(SELECTED PASSAGE):
------------
Did Britain join the Single Market to experience growth?

Britain joined the European Economic Community (EEC) which grew into the EU. Britain’s growth rate did at times outperform the EEC, so its reasons for joining can’t be explained purely by looking at economics (Sked, 2015). Sked (2015) argues that Britain didn’t join the EEC to help the economy or put itself at the heart of Europe. The EEC at the time was in no position to aid a countries economy. Britain joined the EEC because of Harold Macmillan, who was close friends with Jean Monnet. Together with other senior officials, they backed Monnet’s united Europe plans. Macmillan acted as a lobbyist in the House of Commons, pushing first for the European Coal & Steel Community, then EEC membership, by 1973 all of the establishment believed EEC membership was beneficial to Britain’s prosperity (Sked, 2015). Over time the relationship has become increasingly transactional.


Has the Single Market helped Britain grow?

Before Britain joined the European Economic Community (EEC), the EEC countries closest in population size (France, West Germany, and Italy) all produced more than the UK with the gap increasing yearly (Giles, 2017). When the UK joined the EEC its annual national growth rate was 7.4%. Much higher than the International Monetary Funds (IMF) 2017 projection of 1.7% (BBC, 2017; Sked, 2015). After becoming a member in 1973, Britain caught up closing the annual production gap (Giles, 2017). In the 1980’s Britain was trailing behind economically but has since gone on to prosper (Grant, 2008). If EEA membership is the only thing that is taken into consideration then it would seem it helped the UK become more competitive amongst its European rivals.
------------
(Figure understanding tasks)
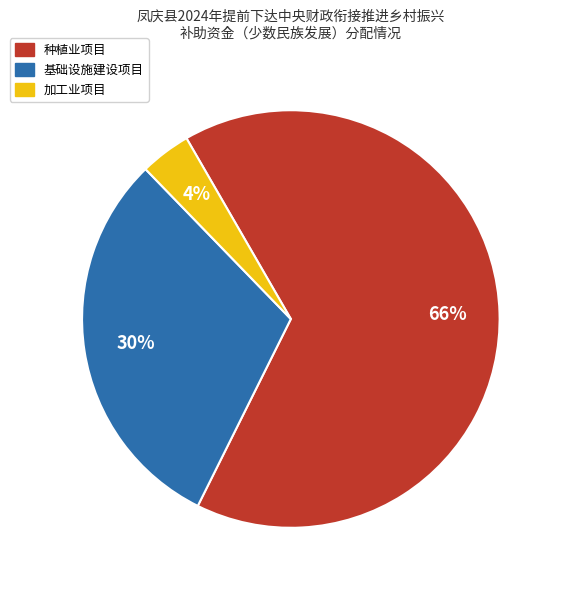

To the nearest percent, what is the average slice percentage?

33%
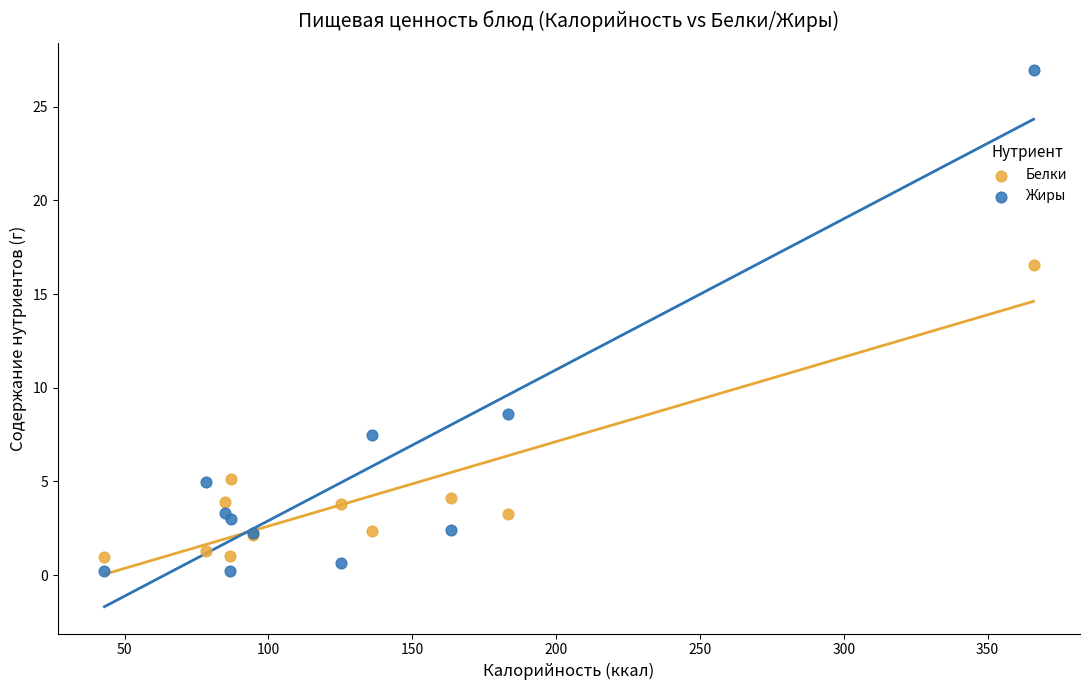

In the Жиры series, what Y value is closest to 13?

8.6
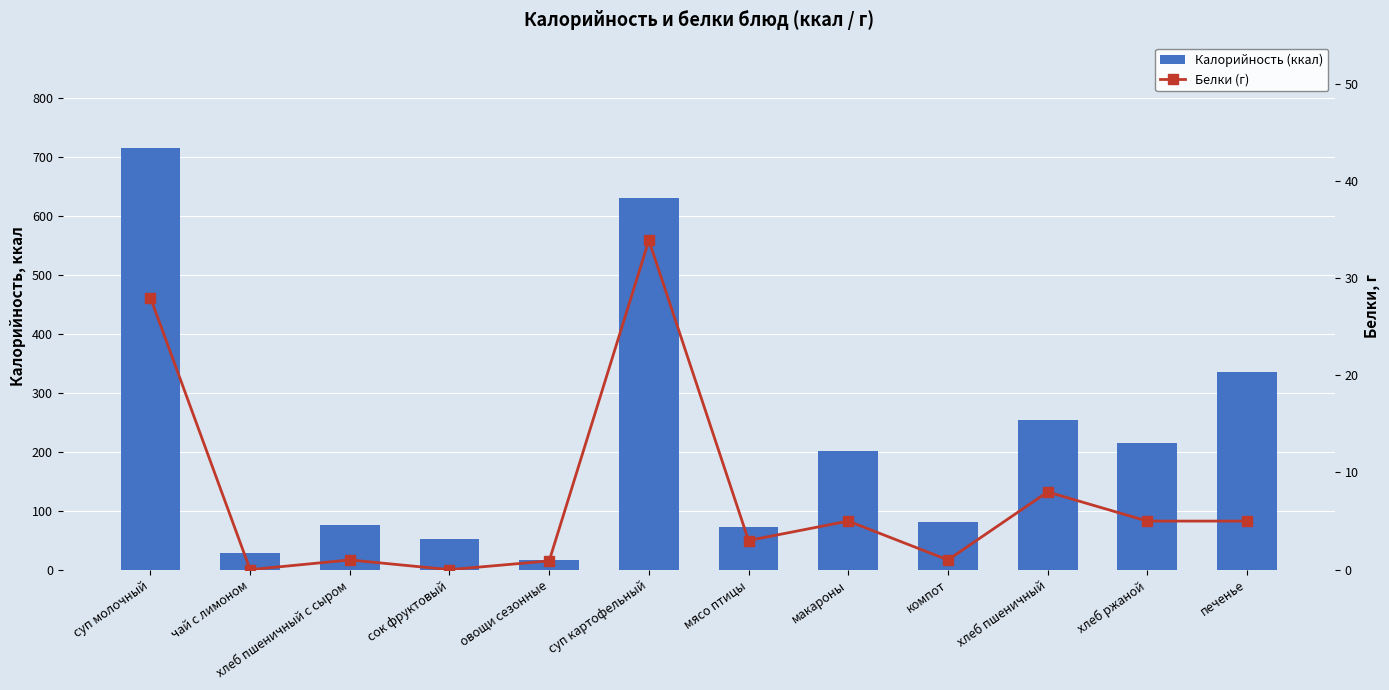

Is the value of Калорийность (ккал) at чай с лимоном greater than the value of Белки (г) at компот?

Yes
------------
(WHAT THIS EXERCISE ASKS):
A) List every source cited in parentheses in the passage on Britain and the Single Market, giving each with its year.
B) In the passage on Britain and the Single Market, reproduce word for word the text from "Britain joined the European Economic Community (EEC) which" up to and including "become increasingly transactional.".

(PER-TASK OUTPUTS):
A) Sked (2015), Giles (2017), BBC (2017), Grant (2008)

B)
Britain joined the European Economic Community (EEC) which grew into the EU. Britain’s growth rate did at times outperform the EEC, so its reasons for joining can’t be explained purely by looking at economics (Sked, 2015). Sked (2015) argues that Britain didn’t join the EEC to help the economy or put itself at the heart of Europe. The EEC at the time was in no position to aid a countries economy. Britain joined the EEC because of Harold Macmillan, who was close friends with Jean Monnet. Together with other senior officials, they backed Monnet’s united Europe plans. Macmillan acted as a lobbyist in the House of Commons, pushing first for the European Coal & Steel Community, then EEC membership, by 1973 all of the establishment believed EEC membership was beneficial to Britain’s prosperity (Sked, 2015). Over time the relationship has become increasingly transactional.